The heirs of Diego Maradona who died three years ago on Tuesday won their fight to use the Argentine soccer genius’s name after Europe’s top court said Argentine company Sattvica belonging to his former lawyer was not entitled to the trademark.
Maradona secured an EU trademark to his name for clothing, footwear, hospitality and IT services in 2008.
After his death in 2020, Sattvica asked the EU patent office EUIPO to transfer the trademark to the company based on a 2015 document issued by Maradona authorising Sattvica’s commercial use of the trade mark and another undated agreement.

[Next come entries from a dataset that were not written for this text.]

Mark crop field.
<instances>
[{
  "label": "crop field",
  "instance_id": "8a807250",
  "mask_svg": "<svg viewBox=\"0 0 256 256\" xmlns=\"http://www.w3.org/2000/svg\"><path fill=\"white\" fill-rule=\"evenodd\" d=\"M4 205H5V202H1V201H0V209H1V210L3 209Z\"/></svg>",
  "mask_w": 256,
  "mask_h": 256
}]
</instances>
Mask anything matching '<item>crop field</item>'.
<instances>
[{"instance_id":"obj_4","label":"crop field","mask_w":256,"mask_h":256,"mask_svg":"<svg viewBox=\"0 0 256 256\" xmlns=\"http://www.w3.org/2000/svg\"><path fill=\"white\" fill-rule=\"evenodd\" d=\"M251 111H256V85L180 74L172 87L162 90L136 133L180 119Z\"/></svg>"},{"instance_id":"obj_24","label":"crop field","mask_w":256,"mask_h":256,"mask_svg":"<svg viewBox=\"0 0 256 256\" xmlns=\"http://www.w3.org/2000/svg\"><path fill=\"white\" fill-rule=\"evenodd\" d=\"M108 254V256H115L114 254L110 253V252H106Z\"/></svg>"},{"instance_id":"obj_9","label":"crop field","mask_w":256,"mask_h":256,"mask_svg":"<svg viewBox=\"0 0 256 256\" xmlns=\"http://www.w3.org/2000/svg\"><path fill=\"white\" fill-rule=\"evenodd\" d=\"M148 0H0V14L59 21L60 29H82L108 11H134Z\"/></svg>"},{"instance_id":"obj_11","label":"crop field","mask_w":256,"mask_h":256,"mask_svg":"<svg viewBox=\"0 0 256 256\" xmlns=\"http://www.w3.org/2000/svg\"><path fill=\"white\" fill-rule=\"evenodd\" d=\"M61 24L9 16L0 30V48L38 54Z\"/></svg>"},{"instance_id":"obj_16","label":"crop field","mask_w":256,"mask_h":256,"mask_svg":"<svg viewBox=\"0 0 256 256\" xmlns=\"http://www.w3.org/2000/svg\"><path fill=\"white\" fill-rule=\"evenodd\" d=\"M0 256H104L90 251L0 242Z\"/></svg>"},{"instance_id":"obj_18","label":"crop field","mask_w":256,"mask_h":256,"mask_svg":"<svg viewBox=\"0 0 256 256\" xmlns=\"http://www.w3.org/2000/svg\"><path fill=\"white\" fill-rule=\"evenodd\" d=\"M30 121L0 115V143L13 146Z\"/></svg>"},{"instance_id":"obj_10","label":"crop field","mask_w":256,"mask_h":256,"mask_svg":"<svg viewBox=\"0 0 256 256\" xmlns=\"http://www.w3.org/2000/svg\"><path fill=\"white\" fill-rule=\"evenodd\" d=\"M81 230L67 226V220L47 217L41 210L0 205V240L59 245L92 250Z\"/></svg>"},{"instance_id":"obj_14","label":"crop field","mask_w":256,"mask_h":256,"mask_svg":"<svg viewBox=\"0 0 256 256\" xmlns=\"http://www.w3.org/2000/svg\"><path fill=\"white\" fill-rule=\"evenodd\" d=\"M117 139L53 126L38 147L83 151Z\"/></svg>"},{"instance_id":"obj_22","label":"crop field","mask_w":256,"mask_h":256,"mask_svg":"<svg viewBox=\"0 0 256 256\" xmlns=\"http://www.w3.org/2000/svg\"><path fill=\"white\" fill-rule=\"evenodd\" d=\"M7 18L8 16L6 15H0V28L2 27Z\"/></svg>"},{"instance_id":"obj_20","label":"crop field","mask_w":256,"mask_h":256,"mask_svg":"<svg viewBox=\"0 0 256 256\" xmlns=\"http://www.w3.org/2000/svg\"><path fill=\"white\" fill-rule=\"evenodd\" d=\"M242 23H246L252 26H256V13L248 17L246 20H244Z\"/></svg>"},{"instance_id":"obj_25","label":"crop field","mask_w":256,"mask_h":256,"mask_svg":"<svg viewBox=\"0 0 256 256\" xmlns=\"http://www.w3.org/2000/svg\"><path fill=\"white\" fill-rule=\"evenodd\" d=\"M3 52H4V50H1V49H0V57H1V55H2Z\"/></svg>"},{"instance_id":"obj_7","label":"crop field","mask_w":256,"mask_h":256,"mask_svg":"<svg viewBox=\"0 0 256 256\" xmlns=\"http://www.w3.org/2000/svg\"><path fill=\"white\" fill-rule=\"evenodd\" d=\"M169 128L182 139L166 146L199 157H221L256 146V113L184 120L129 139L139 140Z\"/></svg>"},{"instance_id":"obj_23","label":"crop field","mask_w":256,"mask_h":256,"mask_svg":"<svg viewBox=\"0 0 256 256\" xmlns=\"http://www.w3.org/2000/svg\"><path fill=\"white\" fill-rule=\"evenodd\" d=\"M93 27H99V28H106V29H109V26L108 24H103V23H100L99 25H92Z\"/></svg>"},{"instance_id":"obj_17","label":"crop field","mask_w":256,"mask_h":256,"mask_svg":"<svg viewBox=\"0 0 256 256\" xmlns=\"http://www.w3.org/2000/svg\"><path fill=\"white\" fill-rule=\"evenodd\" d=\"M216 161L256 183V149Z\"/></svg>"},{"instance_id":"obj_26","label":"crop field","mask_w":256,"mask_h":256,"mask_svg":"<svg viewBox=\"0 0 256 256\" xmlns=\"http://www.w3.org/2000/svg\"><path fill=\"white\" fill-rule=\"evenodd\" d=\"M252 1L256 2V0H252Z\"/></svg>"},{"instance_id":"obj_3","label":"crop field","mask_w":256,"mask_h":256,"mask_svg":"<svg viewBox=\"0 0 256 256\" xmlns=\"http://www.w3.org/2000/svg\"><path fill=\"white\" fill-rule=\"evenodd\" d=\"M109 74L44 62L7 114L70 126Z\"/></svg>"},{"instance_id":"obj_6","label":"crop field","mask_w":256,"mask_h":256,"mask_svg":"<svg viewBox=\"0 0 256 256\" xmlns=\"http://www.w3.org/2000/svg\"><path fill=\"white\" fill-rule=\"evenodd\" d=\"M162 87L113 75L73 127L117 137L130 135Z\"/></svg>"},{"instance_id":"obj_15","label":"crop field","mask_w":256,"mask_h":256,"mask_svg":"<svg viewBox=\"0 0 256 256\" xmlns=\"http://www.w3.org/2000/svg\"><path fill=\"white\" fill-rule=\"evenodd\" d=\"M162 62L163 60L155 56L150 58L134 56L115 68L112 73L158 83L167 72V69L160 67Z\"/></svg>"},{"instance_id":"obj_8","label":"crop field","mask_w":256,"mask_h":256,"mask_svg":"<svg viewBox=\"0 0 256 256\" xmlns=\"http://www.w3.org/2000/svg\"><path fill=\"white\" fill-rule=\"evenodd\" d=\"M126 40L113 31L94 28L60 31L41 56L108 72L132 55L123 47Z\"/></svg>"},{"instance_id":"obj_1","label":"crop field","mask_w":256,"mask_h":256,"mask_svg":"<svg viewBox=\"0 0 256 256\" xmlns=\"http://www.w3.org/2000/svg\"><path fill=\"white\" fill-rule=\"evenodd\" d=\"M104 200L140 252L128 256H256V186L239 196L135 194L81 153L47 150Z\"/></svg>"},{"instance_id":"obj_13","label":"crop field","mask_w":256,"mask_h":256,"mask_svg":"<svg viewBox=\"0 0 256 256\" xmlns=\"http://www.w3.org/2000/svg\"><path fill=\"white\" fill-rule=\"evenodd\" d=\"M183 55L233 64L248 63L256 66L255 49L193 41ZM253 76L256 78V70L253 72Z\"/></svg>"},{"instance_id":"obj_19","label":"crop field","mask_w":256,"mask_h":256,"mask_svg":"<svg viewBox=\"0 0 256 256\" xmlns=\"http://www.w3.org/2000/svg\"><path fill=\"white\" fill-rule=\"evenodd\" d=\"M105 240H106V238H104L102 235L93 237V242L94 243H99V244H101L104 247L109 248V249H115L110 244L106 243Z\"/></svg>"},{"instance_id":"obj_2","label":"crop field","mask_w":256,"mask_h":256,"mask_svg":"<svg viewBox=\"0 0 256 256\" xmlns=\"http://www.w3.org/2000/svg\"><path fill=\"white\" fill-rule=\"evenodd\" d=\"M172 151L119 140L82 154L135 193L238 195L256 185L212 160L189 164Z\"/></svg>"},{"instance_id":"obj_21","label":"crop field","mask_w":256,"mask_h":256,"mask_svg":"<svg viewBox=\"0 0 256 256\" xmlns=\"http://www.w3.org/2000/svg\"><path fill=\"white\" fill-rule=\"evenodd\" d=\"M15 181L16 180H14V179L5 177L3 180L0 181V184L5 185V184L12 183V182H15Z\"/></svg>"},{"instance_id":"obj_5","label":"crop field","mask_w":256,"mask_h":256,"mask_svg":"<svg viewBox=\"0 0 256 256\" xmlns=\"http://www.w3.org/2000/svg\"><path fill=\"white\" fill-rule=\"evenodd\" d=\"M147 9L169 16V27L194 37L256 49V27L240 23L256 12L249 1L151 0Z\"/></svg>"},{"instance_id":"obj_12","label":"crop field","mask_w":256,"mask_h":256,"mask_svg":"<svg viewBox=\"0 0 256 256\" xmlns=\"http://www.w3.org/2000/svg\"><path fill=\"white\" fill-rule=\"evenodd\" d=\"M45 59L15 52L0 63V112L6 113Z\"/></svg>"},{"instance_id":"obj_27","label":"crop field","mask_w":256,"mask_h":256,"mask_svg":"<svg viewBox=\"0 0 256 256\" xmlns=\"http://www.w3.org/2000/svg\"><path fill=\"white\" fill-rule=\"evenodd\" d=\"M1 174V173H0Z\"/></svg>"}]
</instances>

Maradona’s heirs subsequently asked EUIPO to strike out the transfer registered in its record.
The EU patent agency in a decision last year said Sattvica had not submitted documents confirming the transfer of the trademark to the company. Sattvica then took its case to the Luxembourg-based General Court, Europe’s second highest.
“The documents produced by that company do not formally justify an assignment of the trade mark in its favour under a contract signed between the two parties (Sattvica and Maradona),” judges said.
“Furthermore, as Maradona had died before the request for registration of the transfer was submitted, Sattvica could not correct the irregularities found. Nor was it able to produce any other documents,” they said.
Sattvica can appeal to the EU Court of Justice, Europe’s top court.
Maradona rose to stardom from a Buenos Aires slum to lead Argentina to World Cup victory, gaining the iconic status of fellow Argentines Che Guevara and Evita Peron.
The case is T-299/22 | Sattvica v EUIPO – Maradona and Others (DIEGO MARADONA).